The reactors in subs aren’t the big… I mean HUGE reactors for this thing. Anyway I will have to concede that the microwaves will be severely weakened by the atmosphere anyway. DARN. Well I’ll have to go with my huge Concave mirror in space that focuses the light to a really small point on Earth and you get your frying ants scenario.

PerfectDark

78 million watts, thermal. Not big enough? That’s a design from the sixties, the newer designs can go well above that. Aircraft carrier’s reactors can go over 500MW, and they weigh hundreds of tons, and occupy thousands of cubic feet. True, that’s not all that big by comparison to a civil plant, but big enough.

If you want God’s own power source, point your monstro-mirror at a heat exchanger. You’ll still have to figure out how to get all those joules to the business end of whatever mega-weapon you’re planning, but now you’ve a semi-practical power plant.

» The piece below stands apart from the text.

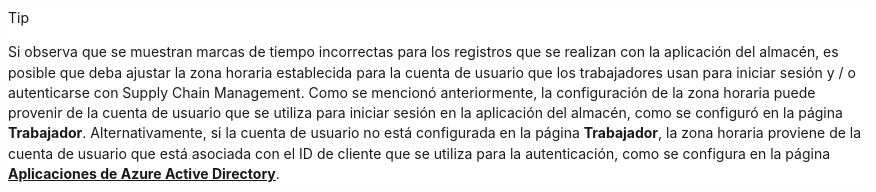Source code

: > [!TIP]
> Si observa que se muestran marcas de tiempo incorrectas para los registros que se realizan con la aplicación del almacén, es posible que deba ajustar la zona horaria establecida para la cuenta de usuario que los trabajadores usan para iniciar sesión y / o autenticarse con Supply Chain Management. Como se mencionó anteriormente, la configuración de la zona horaria puede provenir de la cuenta de usuario que se utiliza para iniciar sesión en la aplicación del almacén, como se configuró en la página **Trabajador**. Alternativamente, si la cuenta de usuario no está configurada en la página **Trabajador**, la zona horaria proviene de la cuenta de usuario que está asociada con el ID de cliente que se utiliza para la autenticación, como se configura en la página **[Aplicaciones de Azure Active Directory](install-configure-warehouse-management-app.md)**.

IIRC microwaves are used as anti satalite weapons. Think of what dammage stray electrical currents can cause to sensitive electronics.

Also on space.com they talked about satalites using plasma ‘sheilds’ to stop microwave attacks (but lasers are uneffected it seems.)

Two things:

The Army, IIRC, has developed a new riot-control device that uses something like a microwave gun. When aimed at an unruly crowd, it hits them with microwaves, and they get uncomfortably hot really quickly. This is via the Air Force Times, not the National Enquirer.

If you were able to get your own microwave gun, and somehow set the frequency at the same freqency of the molecular bonds in the metal of a tank, wouldn’t the bonds break apart, and the material melt? Maybe I’m a retard…but that seams feasable.

If you set it to those frequencies, it wouldn’t be a microwave weapon anymore. We’re talking mondo energies, here.

But still the might EMP is the best anti-electronics weapon availble.

Ahhh, right, right. Ok, then what am I talking about? I remember talking in a science class once about making a weapon where you tune some sort of EM wave to the same frequency of molecular bonds, and it would break apart all the molecules in the materiel. Seemed like a good idea.

Only on short distances, though. EMP strikes whole continents! :slight_smile:

Well yeah, but if you were holding a forward position just outsaid of said country, your troops and equipment would also get blasted by the EMP. The weapon I’m talking about is something mobile. It could be mounted on, say, a jeep, and fired at single targets.

Going with your idea, though…what’s a viable way to produce a huge EMP without detonating a nuclear weapon? I mean, I assume you’re just trying to knock out all the electrical equipment, and not kill all the military AND civilian population.

Simple: There is none. Gotta use a nuke.

Every now and again, some huckster sells a reporter on an EMP terror weapon, but it’s a lot of hot air.

As for microwaves and breaking molecular bnds, ya’ll still fergettin’ about that pesky inverse-square problem… I don’t care what beast you’re building, it’ll still have no range.